--- Begin Dataset content ---
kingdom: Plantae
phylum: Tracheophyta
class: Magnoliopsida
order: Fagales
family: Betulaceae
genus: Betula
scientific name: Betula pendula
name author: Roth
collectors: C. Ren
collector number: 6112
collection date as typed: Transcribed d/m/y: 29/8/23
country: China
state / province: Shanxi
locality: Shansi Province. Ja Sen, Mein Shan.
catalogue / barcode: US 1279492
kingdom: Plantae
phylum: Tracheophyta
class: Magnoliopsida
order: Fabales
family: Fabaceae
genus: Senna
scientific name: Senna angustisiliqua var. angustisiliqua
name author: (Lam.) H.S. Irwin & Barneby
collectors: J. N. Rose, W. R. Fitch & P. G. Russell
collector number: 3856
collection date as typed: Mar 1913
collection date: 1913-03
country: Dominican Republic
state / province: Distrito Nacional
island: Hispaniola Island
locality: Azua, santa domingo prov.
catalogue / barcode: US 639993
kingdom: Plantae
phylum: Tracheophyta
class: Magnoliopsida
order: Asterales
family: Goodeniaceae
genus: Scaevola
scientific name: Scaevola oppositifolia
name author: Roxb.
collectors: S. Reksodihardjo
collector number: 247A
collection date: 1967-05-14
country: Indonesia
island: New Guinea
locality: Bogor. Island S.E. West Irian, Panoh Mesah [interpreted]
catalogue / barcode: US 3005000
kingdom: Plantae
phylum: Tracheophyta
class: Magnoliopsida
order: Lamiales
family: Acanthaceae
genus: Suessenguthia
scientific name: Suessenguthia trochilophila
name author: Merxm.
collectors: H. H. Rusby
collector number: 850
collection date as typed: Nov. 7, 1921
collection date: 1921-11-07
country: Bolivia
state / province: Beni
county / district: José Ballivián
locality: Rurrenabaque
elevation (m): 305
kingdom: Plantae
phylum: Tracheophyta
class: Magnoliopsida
--- End Dataset content ---
- _Exercise instructions_
Reproduce every one of the lines above without changing anything.

- _Answer_
kingdom: Plantae
phylum: Tracheophyta
class: Magnoliopsida
order: Fagales
family: Betulaceae
genus: Betula
scientific name: Betula pendula
name author: Roth
collectors: C. Ren
collector number: 6112
collection date as typed: Transcribed d/m/y: 29/8/23
country: China
state / province: Shanxi
locality: Shansi Province. Ja Sen, Mein Shan.
catalogue / barcode: US 1279492
kingdom: Plantae
phylum: Tracheophyta
class: Magnoliopsida
order: Fabales
family: Fabaceae
genus: Senna
scientific name: Senna angustisiliqua var. angustisiliqua
name author: (Lam.) H.S. Irwin & Barneby
collectors: J. N. Rose, W. R. Fitch & P. G. Russell
collector number: 3856
collection date as typed: Mar 1913
collection date: 1913-03
country: Dominican Republic
state / province: Distrito Nacional
island: Hispaniola Island
locality: Azua, santa domingo prov.
catalogue / barcode: US 639993
kingdom: Plantae
phylum: Tracheophyta
class: Magnoliopsida
order: Asterales
family: Goodeniaceae
genus: Scaevola
scientific name: Scaevola oppositifolia
name author: Roxb.
collectors: S. Reksodihardjo
collector number: 247A
collection date: 1967-05-14
country: Indonesia
island: New Guinea
locality: Bogor. Island S.E. West Irian, Panoh Mesah [interpreted]
catalogue / barcode: US 3005000
kingdom: Plantae
phylum: Tracheophyta
class: Magnoliopsida
order: Lamiales
family: Acanthaceae
genus: Suessenguthia
scientific name: Suessenguthia trochilophila
name author: Merxm.
collectors: H. H. Rusby
collector number: 850
collection date as typed: Nov. 7, 1921
collection date: 1921-11-07
country: Bolivia
state / province: Beni
county / district: José Ballivián
locality: Rurrenabaque
elevation (m): 305
kingdom: Plantae
phylum: Tracheophyta
class: Magnoliopsida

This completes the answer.